With the Preflop Pack, as soon as you create custom charts (covered in Module 6), they automatically replace the default reference for the situations involved. The detector then aligns with your strategy.
It's a self-coaching tool: you tell it what you want to play, and it tells you when you stray from it.
If you don't have the Preflop Pack, the tracker still automatically uses the Preflop Pack default charts to compute your preflop accuracy. You just can't customize them.
Two-decision situations deserve a mention
An example: in 3-max, BTN open, then facing a 3bet. The detector first tests your opening decision (should I have opened this combo?), then, if the open was correct, your reaction to the 3bet. If there is a mistake, it attributes it to the relevant step and points to the right chart in its popover (see below).
4. The import summary
The import summary modal opens automatically at the end of an import. If you'd rather skip it, an account preference lets you disable it once and for all (and re-enable it later if you change your mind).

Its structure, from top to bottom:
- Four KPIs in tiles: Tournaments played, Time played, Total profit, CEV
- Field Quality: a global donut showing the fish/reg ratio you faced during the import.

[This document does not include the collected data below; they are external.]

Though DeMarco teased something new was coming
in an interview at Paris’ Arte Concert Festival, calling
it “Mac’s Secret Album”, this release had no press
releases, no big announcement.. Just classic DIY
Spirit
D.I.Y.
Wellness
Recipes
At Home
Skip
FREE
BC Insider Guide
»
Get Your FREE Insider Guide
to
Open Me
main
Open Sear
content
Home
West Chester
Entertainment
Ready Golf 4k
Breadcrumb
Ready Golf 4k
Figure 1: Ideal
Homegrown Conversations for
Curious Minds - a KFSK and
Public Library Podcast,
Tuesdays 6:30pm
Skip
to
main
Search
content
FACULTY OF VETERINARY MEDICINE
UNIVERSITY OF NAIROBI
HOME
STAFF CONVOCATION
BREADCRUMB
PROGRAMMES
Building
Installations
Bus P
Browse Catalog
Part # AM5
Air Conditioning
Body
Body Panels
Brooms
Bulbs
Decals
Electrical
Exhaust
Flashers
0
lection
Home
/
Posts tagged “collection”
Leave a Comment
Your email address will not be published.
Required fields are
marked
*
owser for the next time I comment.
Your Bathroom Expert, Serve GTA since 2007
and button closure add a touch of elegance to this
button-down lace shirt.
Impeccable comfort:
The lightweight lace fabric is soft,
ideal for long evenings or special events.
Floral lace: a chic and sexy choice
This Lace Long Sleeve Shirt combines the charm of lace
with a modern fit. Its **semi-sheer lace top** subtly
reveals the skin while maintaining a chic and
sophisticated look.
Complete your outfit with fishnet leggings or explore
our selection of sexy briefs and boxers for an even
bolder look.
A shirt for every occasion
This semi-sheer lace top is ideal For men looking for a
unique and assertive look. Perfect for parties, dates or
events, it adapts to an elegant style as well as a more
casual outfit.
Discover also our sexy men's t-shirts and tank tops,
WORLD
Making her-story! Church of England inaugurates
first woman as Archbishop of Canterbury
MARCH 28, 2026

Clicking the panel opens the breakdown by buy-in (we will look at this in more detail in Module 8)
- Preflop Accuracy: the panel that gathers the diagnosis of your mistakes (next section)
5. Accuracy in the import summary
The import summary gives you direct access to the preflop mistake rates of the hands you just imported.

The table by situation (on click)
Clicking the donut switches to a detailed table where each row is a situation encountered during the import.

| Column | Content |
|---|---|
| Situation | M3 BU, HU SB, M3 BB vs SB raise, etc. |
| Leak | Too much fold, Too much call, Too much raise, Too much all-in: the action overplayed in the situation |
| Reg | Number of mistakes against regs |
| Fish | Number of mistakes against fish |
| Total | Total mistakes in this situation |
Clicking a row opens a mini 13×13 grid of combos: the cells are colored in red (intensity proportional to the number of mistakes). At a glance, you can tell whether the mistake is concentrated on a few specific combos (a targeted leak to fix) or scattered across the whole range (more of a general lack of familiarity with the spot).
6. Replay mistakes
Listing your mistakes is good. Fixing them is better. The Replay mistakes button at the bottom right of the import summary, beneath the Preflop Accuracy panel, opens a dedicated mode that works like the Trainer and has you replay your mistakes.

The Replay mistakes mode is the only feature of the import summary that requires the Preflop Pack: it provides the reference charts shown during the session.
One question, one answer
You're put in a spot just like in the regular Trainer: your hand, the opponent (reg or fish) with their stack, your stack, and a counter of remaining mistakes at the top. It's up to you to pick the action you should have played from the buttons offered.

Smart behavior
If you deviated five times with A5o in the same spot during the import, you won't get five questions.
the Replay mistakes mode groups repetitions of the same combo together: you only work the situation once
Questions are then presented in random order and capped at the count you requested. By the end, you've replayed the bulk of your mistakes in just a few minutes, with immediate feedback on each one.
7. Key takeaways
Alright... this last chapter of module 5 was a bit dense, but hopefully it's still understandable. If some points aren't fully clear yet, feel free to read it again at your own pace, then if needed come over to Discord to ask any questions you may have.
To sum up, there are 3 different ways to review your mistakes in Poker Spin Tracker:
• Mistakes only Quick Filter: the fastest path to display only your preflop mistakes.
• Filter panel: the Mistakes only filter, available in the filter panel under EV & Accuracy.
• Import summary: with the preflop accuracy donut, the table of mistakes by situation when you click on it, and last but not least the Replay mistakes button.
And so ends the last chapter of module 5.